- _Directions_
Nothing but the lines from the one containing "In the last" through the last line of the entries should appear in the output, each verbatim.
——
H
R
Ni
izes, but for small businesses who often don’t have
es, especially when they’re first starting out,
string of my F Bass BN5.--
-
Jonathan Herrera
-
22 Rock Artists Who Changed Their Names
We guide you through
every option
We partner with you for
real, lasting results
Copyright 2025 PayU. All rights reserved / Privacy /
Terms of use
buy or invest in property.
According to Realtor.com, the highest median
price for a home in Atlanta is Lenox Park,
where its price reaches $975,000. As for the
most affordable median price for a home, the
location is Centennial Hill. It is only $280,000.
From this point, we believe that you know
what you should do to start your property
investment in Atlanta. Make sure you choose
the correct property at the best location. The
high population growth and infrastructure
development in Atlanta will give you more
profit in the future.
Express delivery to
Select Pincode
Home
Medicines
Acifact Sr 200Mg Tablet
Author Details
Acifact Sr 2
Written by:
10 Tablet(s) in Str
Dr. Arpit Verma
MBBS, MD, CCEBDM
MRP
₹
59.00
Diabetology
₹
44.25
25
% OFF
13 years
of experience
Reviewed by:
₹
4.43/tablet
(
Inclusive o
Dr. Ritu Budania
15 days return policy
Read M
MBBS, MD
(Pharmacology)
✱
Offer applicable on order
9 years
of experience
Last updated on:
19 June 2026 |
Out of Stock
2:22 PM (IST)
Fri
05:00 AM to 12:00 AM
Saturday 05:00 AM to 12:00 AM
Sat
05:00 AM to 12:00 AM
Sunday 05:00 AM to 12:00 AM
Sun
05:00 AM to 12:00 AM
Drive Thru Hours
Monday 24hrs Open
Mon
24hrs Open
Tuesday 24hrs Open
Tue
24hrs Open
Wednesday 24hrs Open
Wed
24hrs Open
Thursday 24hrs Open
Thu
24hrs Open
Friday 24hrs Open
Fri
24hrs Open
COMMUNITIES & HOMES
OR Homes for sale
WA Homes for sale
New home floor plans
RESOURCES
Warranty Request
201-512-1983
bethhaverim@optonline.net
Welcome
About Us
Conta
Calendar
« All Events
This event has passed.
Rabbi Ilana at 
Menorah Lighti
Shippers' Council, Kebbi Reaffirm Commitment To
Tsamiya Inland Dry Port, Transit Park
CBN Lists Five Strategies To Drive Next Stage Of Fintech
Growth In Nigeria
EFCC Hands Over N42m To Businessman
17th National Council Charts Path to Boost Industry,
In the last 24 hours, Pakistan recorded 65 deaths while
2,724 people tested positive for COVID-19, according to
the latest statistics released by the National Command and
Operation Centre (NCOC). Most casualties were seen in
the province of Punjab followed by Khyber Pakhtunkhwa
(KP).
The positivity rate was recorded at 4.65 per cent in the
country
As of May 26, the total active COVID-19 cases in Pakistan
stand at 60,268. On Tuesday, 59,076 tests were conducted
——
- _Output for this task_
In the last 24 hours, Pakistan recorded 65 deaths while
2,724 people tested positive for COVID-19, according to
the latest statistics released by the National Command and
Operation Centre (NCOC). Most casualties were seen in
the province of Punjab followed by Khyber Pakhtunkhwa
(KP).
The positivity rate was recorded at 4.65 per cent in the
country
As of May 26, the total active COVID-19 cases in Pakistan
stand at 60,268. On Tuesday, 59,076 tests were conducted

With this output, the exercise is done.